• GOAL OF THE EXERCISE: The entries below are to be transcribed in full, without their images.

• RECORDS PROVIDED:
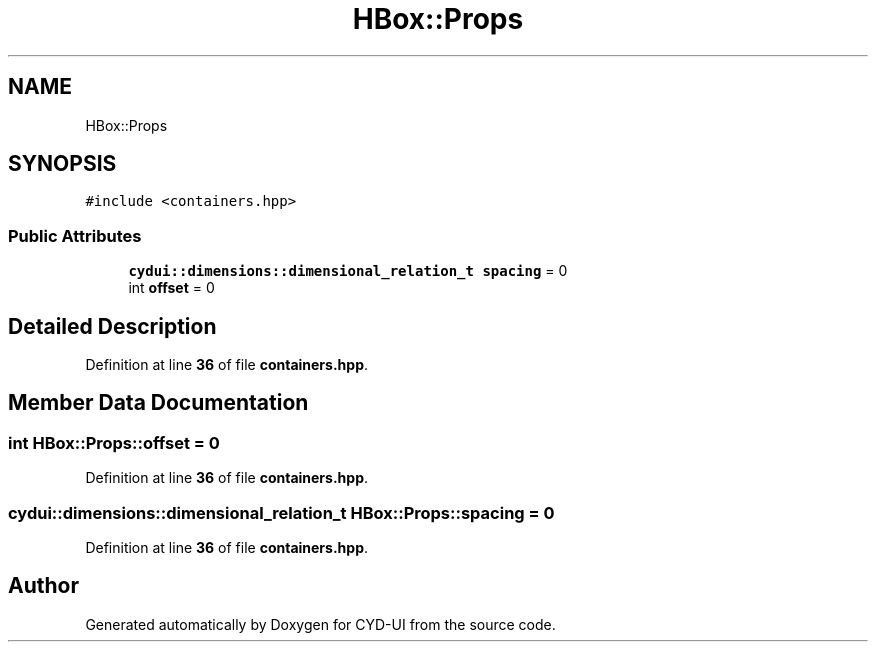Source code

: .TH "HBox::Props" 3 "CYD-UI" \" -*- nroff -*-
.ad l
.nh
.SH NAME
HBox::Props
.SH SYNOPSIS
.br
.PP
.PP
\fC#include <containers\&.hpp>\fP
.SS "Public Attributes"

.in +1c
.ti -1c
.RI "\fBcydui::dimensions::dimensional_relation_t\fP \fBspacing\fP = 0"
.br
.ti -1c
.RI "int \fBoffset\fP = 0"
.br
.in -1c
.SH "Detailed Description"
.PP 
Definition at line \fB36\fP of file \fBcontainers\&.hpp\fP\&.
.SH "Member Data Documentation"
.PP 
.SS "int HBox::Props::offset = 0"

.PP
Definition at line \fB36\fP of file \fBcontainers\&.hpp\fP\&.
.SS "\fBcydui::dimensions::dimensional_relation_t\fP HBox::Props::spacing = 0"

.PP
Definition at line \fB36\fP of file \fBcontainers\&.hpp\fP\&.

.SH "Author"
.PP 
Generated automatically by Doxygen for CYD-UI from the source code\&.
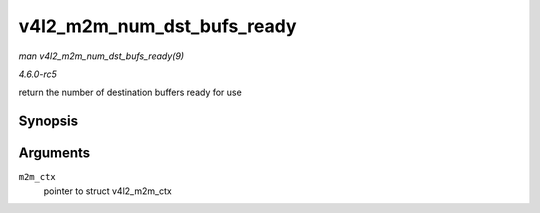 .. -*- coding: utf-8; mode: rst -*-

.. _API-v4l2-m2m-num-dst-bufs-ready:

===========================
v4l2_m2m_num_dst_bufs_ready
===========================

*man v4l2_m2m_num_dst_bufs_ready(9)*

*4.6.0-rc5*

return the number of destination buffers ready for use


Synopsis
========

.. c:function:: unsigned int v4l2_m2m_num_dst_bufs_ready( struct v4l2_m2m_ctx * m2m_ctx )

Arguments
=========

``m2m_ctx``
    pointer to struct v4l2_m2m_ctx


.. ------------------------------------------------------------------------------
.. This file was automatically converted from DocBook-XML with the dbxml
.. library (https://github.com/return42/sphkerneldoc). The origin XML comes
.. from the linux kernel, refer to:
..
.. * https://github.com/torvalds/linux/tree/master/Documentation/DocBook
.. ------------------------------------------------------------------------------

• RESPONSE:
Source code

: .TH "HBox::Props" 3 "CYD-UI" \" -*- nroff -*-
.ad l
.nh
.SH NAME
HBox::Props
.SH SYNOPSIS
.br
.PP
.PP
\fC#include <containers\&.hpp>\fP
.SS "Public Attributes"

.in +1c
.ti -1c
.RI "\fBcydui::dimensions::dimensional_relation_t\fP \fBspacing\fP = 0"
.br
.ti -1c
.RI "int \fBoffset\fP = 0"
.br
.in -1c
.SH "Detailed Description"
.PP 
Definition at line \fB36\fP of file \fBcontainers\&.hpp\fP\&.
.SH "Member Data Documentation"
.PP 
.SS "int HBox::Props::offset = 0"

.PP
Definition at line \fB36\fP of file \fBcontainers\&.hpp\fP\&.
.SS "\fBcydui::dimensions::dimensional_relation_t\fP HBox::Props::spacing = 0"

.PP
Definition at line \fB36\fP of file \fBcontainers\&.hpp\fP\&.

.SH "Author"
.PP 
Generated automatically by Doxygen for CYD-UI from the source code\&.
 .. -*- coding: utf-8; mode: rst -*-

.. _API-v4l2-m2m-num-dst-bufs-ready:

===========================
v4l2_m2m_num_dst_bufs_ready
===========================

*man v4l2_m2m_num_dst_bufs_ready(9)*

*4.6.0-rc5*

return the number of destination buffers ready for use


Synopsis
========

.. c:function:: unsigned int v4l2_m2m_num_dst_bufs_ready( struct v4l2_m2m_ctx * m2m_ctx )

Arguments
=========

``m2m_ctx``
    pointer to struct v4l2_m2m_ctx


.. ------------------------------------------------------------------------------
.. This file was automatically converted from DocBook-XML with the dbxml
.. library (https://github.com/return42/sphkerneldoc). The origin XML comes
.. from the linux kernel, refer to:
..
.. * https://github.com/torvalds/linux/tree/master/Documentation/DocBook
.. ------------------------------------------------------------------------------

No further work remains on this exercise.